Schlaganfall im Auge (Augeninfarkt)

Ein "Schlaganfall im Auge" ist ein umgangssprachlicher Begriff für eine plötzlich auftretende Durchblutungsstörung im Auge. Dadurch wird die Netzhaut und der Sehnerv nicht mehr ausreichend mit Sauerstoff und Nährstoffen versorgt. Es gibt zwei Hauptformen des Augeninfarktes:

  • Arterieller Gefäßverschluss (Augeninfarkt): Meist durch ein Blutgerinnsel kommt es zu einer schlagartig einsetzenden Minderdurchblutung (Ischämie) im Auge. Ursache für die arteriellen Gefäßverschlüsse (Embolien) ist häufig eine Herz-Kreislauferkrankung, wie Bluthochdruck oder Vorhofflimmern, oder auch Diabetes mellitus.
  • Venöser Gefäßverschluss (Augenvenenthrombose): Hier kann das Blut durch den Verschluss der Zentralvene nicht mehr richtig abfließen und staut sich im Auge. Es entstehen Blutgerinnsel (Thromben), die dann die Venen verstopfen.

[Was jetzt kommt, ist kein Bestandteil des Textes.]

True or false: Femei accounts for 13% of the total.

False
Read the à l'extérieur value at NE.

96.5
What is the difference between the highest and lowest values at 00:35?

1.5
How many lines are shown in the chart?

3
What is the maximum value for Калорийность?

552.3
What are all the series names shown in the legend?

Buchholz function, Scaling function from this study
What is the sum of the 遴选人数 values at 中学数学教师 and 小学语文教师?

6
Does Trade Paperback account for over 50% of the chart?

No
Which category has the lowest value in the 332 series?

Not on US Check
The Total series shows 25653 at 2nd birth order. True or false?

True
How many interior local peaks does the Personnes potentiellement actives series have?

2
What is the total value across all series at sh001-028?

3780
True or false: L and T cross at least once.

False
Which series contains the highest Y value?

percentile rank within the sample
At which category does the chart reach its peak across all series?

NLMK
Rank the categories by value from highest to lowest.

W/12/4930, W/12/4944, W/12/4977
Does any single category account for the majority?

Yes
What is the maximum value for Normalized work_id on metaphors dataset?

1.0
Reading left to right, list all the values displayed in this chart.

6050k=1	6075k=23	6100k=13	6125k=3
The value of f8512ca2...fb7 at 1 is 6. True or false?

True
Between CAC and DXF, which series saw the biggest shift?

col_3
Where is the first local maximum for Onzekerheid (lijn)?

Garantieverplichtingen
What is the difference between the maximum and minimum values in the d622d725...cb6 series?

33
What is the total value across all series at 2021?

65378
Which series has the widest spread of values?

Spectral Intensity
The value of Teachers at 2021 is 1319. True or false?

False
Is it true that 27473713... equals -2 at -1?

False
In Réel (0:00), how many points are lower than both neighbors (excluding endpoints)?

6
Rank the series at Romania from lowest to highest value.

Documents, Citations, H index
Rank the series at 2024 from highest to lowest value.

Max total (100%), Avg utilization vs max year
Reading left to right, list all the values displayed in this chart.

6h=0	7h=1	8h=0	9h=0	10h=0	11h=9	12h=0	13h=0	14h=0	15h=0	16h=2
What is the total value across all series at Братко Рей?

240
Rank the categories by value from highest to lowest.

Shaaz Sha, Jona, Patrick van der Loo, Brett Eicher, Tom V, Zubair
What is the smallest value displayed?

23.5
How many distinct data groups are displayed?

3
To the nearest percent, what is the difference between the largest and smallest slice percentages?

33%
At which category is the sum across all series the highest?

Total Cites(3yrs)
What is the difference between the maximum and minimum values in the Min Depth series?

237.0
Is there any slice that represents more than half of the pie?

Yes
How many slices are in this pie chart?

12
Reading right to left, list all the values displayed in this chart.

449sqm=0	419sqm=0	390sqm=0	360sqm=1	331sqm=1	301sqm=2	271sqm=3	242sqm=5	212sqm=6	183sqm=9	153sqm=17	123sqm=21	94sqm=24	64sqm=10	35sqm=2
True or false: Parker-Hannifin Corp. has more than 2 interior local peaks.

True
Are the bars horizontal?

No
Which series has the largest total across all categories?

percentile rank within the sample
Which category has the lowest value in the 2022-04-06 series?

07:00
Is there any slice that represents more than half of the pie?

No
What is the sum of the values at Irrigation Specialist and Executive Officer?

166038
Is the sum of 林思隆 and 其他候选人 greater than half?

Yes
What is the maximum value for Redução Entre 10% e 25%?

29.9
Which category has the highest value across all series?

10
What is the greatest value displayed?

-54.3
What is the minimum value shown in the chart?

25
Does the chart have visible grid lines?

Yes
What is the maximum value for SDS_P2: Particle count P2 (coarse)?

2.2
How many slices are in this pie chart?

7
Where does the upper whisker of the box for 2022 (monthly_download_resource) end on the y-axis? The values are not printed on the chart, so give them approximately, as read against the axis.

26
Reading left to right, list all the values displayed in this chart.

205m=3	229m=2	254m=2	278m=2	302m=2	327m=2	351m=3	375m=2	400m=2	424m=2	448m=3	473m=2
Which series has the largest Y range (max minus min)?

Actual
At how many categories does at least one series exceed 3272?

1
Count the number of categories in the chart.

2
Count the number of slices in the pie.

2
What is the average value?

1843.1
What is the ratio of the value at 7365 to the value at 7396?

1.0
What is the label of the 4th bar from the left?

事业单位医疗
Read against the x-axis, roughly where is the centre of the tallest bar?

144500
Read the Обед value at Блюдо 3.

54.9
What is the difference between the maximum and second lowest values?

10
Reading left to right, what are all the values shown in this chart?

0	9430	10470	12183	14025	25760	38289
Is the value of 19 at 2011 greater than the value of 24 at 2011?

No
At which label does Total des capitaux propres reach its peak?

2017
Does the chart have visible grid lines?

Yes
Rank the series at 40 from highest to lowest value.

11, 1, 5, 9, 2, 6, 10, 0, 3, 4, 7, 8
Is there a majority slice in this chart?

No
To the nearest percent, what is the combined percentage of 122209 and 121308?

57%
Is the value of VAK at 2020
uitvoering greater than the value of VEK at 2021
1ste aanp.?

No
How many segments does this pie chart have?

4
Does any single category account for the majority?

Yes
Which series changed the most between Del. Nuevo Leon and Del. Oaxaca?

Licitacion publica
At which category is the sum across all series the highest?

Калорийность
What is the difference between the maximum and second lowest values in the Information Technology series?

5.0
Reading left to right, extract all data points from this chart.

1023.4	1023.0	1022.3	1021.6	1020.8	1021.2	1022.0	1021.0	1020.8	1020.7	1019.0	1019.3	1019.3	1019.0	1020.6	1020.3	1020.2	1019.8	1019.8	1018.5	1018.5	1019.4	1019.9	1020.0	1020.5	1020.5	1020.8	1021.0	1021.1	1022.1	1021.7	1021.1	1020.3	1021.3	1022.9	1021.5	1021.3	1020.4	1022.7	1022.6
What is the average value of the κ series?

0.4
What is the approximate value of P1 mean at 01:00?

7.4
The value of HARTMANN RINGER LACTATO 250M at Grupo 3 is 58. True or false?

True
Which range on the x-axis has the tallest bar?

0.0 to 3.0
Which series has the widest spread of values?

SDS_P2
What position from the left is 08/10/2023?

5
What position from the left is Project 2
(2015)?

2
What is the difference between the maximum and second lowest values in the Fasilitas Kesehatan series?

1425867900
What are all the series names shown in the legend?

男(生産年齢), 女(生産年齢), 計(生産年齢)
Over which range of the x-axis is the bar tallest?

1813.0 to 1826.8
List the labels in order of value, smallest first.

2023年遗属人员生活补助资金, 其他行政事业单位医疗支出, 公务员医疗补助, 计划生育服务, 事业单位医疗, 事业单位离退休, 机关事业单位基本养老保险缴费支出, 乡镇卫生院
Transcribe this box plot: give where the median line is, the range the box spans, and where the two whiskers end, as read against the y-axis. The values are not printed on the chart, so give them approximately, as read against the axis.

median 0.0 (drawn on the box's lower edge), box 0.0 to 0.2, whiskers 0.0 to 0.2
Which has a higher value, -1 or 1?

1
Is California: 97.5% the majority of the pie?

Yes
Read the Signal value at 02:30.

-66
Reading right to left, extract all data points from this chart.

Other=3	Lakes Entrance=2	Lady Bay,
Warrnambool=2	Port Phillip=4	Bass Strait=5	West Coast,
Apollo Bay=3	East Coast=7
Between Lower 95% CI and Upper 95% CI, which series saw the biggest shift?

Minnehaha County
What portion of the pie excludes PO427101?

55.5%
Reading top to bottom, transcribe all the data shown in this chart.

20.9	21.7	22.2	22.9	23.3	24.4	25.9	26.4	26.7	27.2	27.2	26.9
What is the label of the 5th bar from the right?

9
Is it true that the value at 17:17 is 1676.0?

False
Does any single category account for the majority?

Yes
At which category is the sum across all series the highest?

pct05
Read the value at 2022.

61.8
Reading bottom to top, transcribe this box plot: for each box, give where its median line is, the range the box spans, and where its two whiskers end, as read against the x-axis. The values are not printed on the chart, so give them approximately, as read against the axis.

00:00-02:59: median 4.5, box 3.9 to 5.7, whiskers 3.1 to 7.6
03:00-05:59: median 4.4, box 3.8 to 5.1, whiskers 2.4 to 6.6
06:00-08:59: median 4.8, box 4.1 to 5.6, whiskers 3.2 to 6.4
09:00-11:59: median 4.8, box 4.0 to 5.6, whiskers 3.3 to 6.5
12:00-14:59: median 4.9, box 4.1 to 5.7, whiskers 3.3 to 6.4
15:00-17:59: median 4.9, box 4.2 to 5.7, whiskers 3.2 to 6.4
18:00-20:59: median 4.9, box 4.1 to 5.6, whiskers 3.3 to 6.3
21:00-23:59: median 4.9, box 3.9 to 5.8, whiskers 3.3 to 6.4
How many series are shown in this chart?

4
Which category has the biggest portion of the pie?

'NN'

Symptome eines Schlaganfalls im Auge:

  • Plötzliche Sehstörungen: Meist leidet nur ein Auge an der akuten Durchblutungsstörung. Der Sehverlust kann plötzlich und schmerzlos auftreten.
  • Schleier vor dem Auge: Manche Betroffene berichten von einem Schleier über dem Auge.
  • Gesichtsfeldausfälle: Einzelne Bereiche im Sichtfeld können schwarz sein oder gar nichts mehr gesehen werden.

Unterschiede in der Behandlung

Die Behandlung eines Schlaganfalls im Gehirn und eines Schlaganfalls im Auge unterscheidet sich erheblich.

  • Schlaganfall im Gehirn: Bei einem Schlaganfall im Gehirn ist schnelles Handeln entscheidend. Je nach Art des Schlaganfalls kommen verschiedene Therapien zum Einsatz, wie z.B. die Lyse-Therapie (Auflösung des Blutgerinnsels) bei einem ischämischen Schlaganfall oder die Behandlung der Blutung bei einem hämorrhagischen Schlaganfall.
  • Schlaganfall im Auge: Bei einem Schlaganfall im Auge ist ebenfalls eine schnelle Behandlung wichtig, um irreversible Schäden an der Netzhaut zu verhindern. Die Behandlung zielt darauf ab, die Durchblutung des Auges zu verbessern und Komplikationen zu vermeiden. Zu den wichtigsten Therapieoptionen gehören intravitreale Injektionen mit VEGF-Hemmern, Laserkoagulation und die Behandlung der Grunderkrankungen.

Was tun bei Verdacht auf einen Schlaganfall im Auge?

Ein Augeninfarkt ist ein Notfall. Bei plötzlichen Sehstörungen, einem Schleier vor dem Auge oder Gesichtsfeldausfällen sollte man sofort einen Augenarzt aufsuchen oder sich in eine Augenklinik begeben. Je schneller die Behandlung erfolgt, desto besser sind die Chancen, das Sehvermögen zu erhalten.